Anyone have tips for the scavenging/siege part of Death Road to Canada? I read the tips earlier in the thread and I throw furninture and what not but I don't know if I should be killing zombies to prevent hordes, avoiding them etc. In 10 hours of play best I've done is 5 days from Canada.

Scavenging is mostly about picking good locations if possible and killing zombies when necessary. As you play more you get a better sense of what "necessary" means, but basically you shouldn't put yourself in a situation where you can't easily jog back to a safe or safe-ish zone. So kill enough zombies to keep that true. Some missions are better done solo, particularly the vehicle wreck corridor missions. That took me a while to learn, but is very true. Also, remember that the AI is good about not getting bitten as long as there aren't too many zombies and it doesn't get stuck on anything. So you unfortunately always have to watch for AI pathing issues.

Sieges are mostly about burning ammo. Chainsaws, shotguns, automatic weapons, etc. are very good here. So are pipebombs and grenades, although not really fire in my experience.

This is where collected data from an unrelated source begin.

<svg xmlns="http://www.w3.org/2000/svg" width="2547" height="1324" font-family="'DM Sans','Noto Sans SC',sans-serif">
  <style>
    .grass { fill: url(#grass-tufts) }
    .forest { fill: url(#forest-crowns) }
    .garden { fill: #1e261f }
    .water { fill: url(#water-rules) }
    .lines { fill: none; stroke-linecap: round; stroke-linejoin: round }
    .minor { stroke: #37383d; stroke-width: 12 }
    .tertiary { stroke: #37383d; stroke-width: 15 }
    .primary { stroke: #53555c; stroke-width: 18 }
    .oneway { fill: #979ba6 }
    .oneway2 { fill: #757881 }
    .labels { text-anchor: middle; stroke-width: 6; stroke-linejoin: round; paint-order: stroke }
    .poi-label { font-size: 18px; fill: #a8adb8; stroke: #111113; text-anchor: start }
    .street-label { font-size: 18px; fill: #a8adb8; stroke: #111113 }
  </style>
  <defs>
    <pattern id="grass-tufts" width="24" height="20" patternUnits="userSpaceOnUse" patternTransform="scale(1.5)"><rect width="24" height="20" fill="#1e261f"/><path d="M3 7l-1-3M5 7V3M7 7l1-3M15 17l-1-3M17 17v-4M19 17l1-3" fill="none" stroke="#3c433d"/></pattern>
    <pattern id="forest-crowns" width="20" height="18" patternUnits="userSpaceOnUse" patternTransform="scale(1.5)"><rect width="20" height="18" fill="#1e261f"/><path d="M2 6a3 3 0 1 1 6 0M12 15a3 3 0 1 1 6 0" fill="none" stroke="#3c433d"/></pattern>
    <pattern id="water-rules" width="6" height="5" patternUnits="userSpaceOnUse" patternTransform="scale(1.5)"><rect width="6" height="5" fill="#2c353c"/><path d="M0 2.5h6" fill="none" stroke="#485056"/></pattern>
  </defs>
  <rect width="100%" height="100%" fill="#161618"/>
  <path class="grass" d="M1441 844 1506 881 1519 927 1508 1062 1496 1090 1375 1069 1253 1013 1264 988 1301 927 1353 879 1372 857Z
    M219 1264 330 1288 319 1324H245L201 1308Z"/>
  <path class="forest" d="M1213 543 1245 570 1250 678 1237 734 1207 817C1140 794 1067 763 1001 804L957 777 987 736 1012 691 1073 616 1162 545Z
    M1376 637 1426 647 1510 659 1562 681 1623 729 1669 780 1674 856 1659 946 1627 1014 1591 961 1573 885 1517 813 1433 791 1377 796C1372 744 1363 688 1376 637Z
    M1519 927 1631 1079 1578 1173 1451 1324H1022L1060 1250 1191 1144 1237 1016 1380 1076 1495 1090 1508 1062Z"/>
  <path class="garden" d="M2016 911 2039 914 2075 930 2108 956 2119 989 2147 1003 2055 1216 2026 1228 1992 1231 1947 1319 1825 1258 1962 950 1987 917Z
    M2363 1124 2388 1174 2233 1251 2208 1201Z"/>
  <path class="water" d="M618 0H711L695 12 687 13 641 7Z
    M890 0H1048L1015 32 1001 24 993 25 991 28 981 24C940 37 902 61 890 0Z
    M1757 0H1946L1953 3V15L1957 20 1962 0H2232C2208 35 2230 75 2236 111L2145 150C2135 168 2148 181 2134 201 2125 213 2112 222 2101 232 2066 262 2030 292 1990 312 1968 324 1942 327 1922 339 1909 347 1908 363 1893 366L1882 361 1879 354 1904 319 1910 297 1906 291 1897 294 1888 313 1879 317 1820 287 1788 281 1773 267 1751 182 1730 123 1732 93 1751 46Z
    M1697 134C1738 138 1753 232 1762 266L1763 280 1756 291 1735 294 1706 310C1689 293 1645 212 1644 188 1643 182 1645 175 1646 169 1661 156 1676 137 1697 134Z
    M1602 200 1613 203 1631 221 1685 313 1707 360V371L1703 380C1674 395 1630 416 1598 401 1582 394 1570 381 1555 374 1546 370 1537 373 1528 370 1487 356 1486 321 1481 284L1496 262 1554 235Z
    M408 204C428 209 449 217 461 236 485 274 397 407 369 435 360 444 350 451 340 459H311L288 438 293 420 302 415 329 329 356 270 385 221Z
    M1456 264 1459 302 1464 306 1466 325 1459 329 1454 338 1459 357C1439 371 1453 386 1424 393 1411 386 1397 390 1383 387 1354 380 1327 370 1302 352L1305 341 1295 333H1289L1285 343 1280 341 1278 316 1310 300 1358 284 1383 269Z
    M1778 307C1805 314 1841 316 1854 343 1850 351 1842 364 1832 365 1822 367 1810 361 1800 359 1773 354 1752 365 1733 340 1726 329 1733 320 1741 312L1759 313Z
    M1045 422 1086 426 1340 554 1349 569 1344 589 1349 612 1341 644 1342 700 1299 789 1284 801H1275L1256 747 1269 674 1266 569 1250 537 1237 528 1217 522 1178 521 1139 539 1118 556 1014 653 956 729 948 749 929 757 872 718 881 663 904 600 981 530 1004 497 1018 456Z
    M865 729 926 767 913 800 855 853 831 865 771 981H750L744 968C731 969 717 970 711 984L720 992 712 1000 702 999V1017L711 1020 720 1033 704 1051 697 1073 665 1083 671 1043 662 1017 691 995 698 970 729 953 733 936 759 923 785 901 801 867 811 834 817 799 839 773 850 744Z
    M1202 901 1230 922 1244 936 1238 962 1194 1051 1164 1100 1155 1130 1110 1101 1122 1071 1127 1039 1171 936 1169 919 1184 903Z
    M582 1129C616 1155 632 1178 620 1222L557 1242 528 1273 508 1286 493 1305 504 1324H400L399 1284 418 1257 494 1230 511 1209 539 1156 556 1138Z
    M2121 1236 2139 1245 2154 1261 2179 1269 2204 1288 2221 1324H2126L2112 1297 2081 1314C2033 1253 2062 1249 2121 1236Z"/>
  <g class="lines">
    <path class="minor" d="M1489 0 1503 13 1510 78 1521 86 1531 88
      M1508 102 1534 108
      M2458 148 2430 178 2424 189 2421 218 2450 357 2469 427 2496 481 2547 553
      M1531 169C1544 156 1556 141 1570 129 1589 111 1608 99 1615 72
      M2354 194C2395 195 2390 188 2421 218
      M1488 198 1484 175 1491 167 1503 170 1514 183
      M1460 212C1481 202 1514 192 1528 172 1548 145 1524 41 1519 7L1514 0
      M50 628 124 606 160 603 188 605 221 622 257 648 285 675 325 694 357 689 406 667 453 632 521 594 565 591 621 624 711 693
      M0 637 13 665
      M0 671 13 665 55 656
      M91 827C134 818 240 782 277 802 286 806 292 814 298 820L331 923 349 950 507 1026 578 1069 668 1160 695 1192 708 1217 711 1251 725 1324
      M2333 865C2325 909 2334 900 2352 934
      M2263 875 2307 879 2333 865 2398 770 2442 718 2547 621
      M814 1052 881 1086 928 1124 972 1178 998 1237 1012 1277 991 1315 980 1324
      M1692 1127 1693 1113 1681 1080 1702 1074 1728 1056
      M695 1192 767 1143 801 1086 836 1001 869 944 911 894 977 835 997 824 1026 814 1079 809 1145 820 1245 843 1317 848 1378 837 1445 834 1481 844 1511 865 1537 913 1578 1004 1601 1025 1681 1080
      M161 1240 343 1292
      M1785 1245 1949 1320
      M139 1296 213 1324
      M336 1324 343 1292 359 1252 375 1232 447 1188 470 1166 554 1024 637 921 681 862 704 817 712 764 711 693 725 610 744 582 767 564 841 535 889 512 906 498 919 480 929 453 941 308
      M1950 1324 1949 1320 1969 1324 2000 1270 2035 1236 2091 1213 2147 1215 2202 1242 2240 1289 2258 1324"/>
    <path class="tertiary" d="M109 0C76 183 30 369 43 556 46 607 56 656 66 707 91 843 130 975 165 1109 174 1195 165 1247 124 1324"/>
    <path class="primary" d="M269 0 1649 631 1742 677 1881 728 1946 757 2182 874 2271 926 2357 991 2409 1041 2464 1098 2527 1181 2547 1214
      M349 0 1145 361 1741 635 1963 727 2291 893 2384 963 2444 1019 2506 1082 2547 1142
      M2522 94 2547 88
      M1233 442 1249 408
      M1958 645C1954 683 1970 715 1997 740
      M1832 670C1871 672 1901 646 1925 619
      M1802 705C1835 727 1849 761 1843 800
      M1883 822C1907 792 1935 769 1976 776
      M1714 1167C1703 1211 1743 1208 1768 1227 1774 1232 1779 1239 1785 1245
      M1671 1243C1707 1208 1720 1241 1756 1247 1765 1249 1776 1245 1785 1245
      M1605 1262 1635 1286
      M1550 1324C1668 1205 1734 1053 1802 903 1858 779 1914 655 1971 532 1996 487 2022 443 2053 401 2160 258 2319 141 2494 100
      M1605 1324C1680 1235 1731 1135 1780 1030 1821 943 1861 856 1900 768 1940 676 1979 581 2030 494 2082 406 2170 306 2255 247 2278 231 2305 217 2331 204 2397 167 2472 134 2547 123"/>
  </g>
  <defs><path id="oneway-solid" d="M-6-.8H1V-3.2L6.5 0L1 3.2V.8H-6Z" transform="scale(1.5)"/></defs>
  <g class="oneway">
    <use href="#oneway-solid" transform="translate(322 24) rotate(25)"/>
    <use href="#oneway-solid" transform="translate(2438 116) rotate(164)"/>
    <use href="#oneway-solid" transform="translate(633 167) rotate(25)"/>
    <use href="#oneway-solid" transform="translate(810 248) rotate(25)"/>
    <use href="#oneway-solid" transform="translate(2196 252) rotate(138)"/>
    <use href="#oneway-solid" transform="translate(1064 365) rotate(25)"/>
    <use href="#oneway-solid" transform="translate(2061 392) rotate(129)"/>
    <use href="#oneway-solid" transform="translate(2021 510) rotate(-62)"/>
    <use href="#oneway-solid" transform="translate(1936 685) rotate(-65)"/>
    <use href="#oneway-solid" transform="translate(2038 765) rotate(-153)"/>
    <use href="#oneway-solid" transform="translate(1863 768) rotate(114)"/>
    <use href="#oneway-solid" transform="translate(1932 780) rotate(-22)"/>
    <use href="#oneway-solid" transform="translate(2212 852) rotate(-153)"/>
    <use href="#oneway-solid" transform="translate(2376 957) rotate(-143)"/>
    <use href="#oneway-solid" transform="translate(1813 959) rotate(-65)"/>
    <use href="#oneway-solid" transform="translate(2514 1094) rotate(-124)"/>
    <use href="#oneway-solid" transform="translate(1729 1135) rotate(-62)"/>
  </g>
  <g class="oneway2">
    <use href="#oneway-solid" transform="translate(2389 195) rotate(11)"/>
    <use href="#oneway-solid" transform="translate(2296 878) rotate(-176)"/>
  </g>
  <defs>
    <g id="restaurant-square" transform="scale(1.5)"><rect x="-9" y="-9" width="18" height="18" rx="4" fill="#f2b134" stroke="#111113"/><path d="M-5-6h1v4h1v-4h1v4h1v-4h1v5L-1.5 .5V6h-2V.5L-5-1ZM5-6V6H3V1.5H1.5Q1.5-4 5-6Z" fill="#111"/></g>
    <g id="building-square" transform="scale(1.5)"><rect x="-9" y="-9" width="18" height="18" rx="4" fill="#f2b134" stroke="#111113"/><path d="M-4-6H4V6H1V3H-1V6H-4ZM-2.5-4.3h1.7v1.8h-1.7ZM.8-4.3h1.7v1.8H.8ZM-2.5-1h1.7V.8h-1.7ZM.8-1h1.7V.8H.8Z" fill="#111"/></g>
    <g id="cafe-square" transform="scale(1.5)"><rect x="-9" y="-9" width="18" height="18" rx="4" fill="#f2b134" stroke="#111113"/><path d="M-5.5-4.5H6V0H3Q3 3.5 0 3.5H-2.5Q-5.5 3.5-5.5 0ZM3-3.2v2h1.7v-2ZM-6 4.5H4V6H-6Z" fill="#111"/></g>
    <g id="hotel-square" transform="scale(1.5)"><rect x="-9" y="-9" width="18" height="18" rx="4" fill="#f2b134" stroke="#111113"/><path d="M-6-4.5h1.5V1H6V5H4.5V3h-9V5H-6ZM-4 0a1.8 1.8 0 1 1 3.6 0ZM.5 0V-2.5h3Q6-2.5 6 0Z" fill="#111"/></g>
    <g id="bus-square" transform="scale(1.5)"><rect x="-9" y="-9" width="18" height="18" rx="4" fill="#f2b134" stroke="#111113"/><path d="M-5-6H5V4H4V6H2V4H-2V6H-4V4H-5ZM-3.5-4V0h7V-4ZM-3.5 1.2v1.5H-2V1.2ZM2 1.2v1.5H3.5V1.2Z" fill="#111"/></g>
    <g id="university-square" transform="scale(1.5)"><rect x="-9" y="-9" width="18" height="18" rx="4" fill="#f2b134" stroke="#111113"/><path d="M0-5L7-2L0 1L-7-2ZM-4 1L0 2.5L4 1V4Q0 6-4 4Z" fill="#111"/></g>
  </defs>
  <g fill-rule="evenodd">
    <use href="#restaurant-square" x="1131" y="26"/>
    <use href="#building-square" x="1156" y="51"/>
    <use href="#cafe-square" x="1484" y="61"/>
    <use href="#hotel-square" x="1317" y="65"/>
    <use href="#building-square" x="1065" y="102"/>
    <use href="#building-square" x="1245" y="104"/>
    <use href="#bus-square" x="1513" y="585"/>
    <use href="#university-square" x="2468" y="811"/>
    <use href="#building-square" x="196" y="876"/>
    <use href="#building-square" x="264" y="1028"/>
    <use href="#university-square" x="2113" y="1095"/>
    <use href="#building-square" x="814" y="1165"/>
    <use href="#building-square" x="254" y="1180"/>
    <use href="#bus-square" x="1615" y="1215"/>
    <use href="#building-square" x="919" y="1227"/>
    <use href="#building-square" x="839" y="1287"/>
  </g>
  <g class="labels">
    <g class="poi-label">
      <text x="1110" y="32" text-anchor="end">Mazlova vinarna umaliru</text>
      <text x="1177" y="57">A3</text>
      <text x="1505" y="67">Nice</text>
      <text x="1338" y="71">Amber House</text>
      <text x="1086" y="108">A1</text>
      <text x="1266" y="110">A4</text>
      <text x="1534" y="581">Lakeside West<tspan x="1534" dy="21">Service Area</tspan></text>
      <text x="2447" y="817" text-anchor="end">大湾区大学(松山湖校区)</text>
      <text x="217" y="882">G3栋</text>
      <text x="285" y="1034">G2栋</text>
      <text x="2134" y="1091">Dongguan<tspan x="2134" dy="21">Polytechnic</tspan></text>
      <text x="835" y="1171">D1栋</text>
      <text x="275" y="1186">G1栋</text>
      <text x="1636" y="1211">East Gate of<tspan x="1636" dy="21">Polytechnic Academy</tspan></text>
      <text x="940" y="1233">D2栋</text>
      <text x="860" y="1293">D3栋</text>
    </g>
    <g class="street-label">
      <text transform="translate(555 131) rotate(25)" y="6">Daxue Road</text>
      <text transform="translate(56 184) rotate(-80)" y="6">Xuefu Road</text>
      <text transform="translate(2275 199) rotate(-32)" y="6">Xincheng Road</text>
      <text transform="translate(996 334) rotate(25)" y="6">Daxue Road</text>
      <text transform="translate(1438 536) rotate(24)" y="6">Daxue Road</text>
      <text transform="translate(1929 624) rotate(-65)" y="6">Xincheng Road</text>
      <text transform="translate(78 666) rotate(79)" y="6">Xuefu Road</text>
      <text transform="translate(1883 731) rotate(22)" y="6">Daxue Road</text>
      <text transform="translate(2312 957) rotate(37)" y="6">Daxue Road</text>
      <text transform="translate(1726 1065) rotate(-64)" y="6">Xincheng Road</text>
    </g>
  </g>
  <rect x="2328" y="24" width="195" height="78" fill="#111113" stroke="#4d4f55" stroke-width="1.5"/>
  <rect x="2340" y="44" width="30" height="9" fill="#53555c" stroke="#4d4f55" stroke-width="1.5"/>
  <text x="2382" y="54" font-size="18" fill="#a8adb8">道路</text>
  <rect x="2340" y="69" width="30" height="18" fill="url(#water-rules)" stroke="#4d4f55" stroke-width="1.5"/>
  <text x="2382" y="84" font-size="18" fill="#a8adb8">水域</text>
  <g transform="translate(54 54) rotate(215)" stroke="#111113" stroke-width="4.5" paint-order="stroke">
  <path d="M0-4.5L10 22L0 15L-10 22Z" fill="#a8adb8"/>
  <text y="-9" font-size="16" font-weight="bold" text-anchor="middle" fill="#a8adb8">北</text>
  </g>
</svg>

You can reduce the number of zombies you need to kill and ammo you need to consume by moving around the map, and then making a break for the exit when the siege is over. But particularly if you are indoors, you will need something to break through the throng of zombies by the exit (chainsaw, automatic weapons, are good here).

Throwing furniture is efficient when it's there, but there isn't enough in a siege to make that much of a difference.